→ RECORDS PROVIDED
****************************************

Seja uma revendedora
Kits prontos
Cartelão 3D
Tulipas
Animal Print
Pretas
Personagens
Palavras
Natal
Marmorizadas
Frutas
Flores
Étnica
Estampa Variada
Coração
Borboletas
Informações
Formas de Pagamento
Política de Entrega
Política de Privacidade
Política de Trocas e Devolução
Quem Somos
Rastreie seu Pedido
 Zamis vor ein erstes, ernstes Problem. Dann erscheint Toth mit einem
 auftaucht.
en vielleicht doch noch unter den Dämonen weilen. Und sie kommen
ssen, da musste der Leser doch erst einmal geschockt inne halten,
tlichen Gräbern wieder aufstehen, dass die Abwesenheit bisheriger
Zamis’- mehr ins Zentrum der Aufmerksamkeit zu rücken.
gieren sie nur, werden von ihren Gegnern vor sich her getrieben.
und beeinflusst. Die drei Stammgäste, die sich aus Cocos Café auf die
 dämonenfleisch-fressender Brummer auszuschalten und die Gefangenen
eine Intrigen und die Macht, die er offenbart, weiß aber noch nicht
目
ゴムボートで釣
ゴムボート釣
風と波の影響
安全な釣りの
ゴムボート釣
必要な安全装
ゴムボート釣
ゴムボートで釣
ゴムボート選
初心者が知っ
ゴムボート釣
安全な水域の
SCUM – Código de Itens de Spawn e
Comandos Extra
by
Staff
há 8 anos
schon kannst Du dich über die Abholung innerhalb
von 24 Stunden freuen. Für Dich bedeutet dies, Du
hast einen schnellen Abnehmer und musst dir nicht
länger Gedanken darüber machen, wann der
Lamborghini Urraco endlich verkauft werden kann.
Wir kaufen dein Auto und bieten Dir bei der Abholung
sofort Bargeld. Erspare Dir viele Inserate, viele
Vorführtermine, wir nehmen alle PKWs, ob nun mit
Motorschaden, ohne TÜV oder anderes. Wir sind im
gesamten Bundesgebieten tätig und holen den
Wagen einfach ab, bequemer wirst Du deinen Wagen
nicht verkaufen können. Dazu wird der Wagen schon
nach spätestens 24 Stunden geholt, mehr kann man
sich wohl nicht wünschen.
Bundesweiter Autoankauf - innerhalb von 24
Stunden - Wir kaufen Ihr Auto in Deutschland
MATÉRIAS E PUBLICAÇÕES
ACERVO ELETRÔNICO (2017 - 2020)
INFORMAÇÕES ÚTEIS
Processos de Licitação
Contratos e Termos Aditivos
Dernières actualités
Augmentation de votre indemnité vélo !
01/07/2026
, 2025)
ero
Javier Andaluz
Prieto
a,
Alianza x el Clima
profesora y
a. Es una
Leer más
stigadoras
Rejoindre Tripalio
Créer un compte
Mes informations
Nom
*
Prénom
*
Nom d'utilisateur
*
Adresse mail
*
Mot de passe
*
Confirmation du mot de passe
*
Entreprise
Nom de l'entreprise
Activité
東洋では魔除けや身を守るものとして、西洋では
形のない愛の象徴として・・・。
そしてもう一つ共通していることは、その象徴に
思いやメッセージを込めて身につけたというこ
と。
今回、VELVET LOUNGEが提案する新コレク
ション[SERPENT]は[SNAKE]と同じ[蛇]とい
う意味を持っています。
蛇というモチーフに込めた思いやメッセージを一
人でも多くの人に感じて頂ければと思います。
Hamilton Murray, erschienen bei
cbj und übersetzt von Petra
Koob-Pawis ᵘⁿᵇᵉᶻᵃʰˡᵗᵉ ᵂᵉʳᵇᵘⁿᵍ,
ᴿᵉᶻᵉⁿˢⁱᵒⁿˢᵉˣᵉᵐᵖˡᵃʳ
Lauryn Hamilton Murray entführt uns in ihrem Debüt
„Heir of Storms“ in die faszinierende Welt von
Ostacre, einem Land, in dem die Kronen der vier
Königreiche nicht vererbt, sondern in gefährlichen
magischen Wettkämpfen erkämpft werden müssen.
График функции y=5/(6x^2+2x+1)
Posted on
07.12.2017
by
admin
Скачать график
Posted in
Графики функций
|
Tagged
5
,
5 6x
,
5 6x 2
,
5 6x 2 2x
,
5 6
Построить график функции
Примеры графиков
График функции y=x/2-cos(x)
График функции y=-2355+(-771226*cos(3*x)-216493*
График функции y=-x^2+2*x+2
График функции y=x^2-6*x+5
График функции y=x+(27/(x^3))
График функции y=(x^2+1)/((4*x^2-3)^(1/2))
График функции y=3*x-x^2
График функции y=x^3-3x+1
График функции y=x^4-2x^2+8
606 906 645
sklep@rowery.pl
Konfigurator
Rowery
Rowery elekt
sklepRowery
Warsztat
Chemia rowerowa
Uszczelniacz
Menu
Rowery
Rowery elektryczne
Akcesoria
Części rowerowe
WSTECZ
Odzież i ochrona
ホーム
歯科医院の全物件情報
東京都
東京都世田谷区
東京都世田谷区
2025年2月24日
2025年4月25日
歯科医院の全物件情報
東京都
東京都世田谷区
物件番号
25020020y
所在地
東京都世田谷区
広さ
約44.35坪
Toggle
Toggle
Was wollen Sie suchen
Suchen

****************************************

→ EXERCISE DESCRIPTION
Can you retype the records word for word, from the start through the line containing "MATÉRIAS E PUBLICAÇÕES", with both ends included?

→ ANSWER
Seja uma revendedora
Kits prontos
Cartelão 3D
Tulipas
Animal Print
Pretas
Personagens
Palavras
Natal
Marmorizadas
Frutas
Flores
Étnica
Estampa Variada
Coração
Borboletas
Informações
Formas de Pagamento
Política de Entrega
Política de Privacidade
Política de Trocas e Devolução
Quem Somos
Rastreie seu Pedido
 Zamis vor ein erstes, ernstes Problem. Dann erscheint Toth mit einem
 auftaucht.
en vielleicht doch noch unter den Dämonen weilen. Und sie kommen
ssen, da musste der Leser doch erst einmal geschockt inne halten,
tlichen Gräbern wieder aufstehen, dass die Abwesenheit bisheriger
Zamis’- mehr ins Zentrum der Aufmerksamkeit zu rücken.
gieren sie nur, werden von ihren Gegnern vor sich her getrieben.
und beeinflusst. Die drei Stammgäste, die sich aus Cocos Café auf die
 dämonenfleisch-fressender Brummer auszuschalten und die Gefangenen
eine Intrigen und die Macht, die er offenbart, weiß aber noch nicht
目
ゴムボートで釣
ゴムボート釣
風と波の影響
安全な釣りの
ゴムボート釣
必要な安全装
ゴムボート釣
ゴムボートで釣
ゴムボート選
初心者が知っ
ゴムボート釣
安全な水域の
SCUM – Código de Itens de Spawn e
Comandos Extra
by
Staff
há 8 anos
schon kannst Du dich über die Abholung innerhalb
von 24 Stunden freuen. Für Dich bedeutet dies, Du
hast einen schnellen Abnehmer und musst dir nicht
länger Gedanken darüber machen, wann der
Lamborghini Urraco endlich verkauft werden kann.
Wir kaufen dein Auto und bieten Dir bei der Abholung
sofort Bargeld. Erspare Dir viele Inserate, viele
Vorführtermine, wir nehmen alle PKWs, ob nun mit
Motorschaden, ohne TÜV oder anderes. Wir sind im
gesamten Bundesgebieten tätig und holen den
Wagen einfach ab, bequemer wirst Du deinen Wagen
nicht verkaufen können. Dazu wird der Wagen schon
nach spätestens 24 Stunden geholt, mehr kann man
sich wohl nicht wünschen.
Bundesweiter Autoankauf - innerhalb von 24
Stunden - Wir kaufen Ihr Auto in Deutschland
MATÉRIAS E PUBLICAÇÕES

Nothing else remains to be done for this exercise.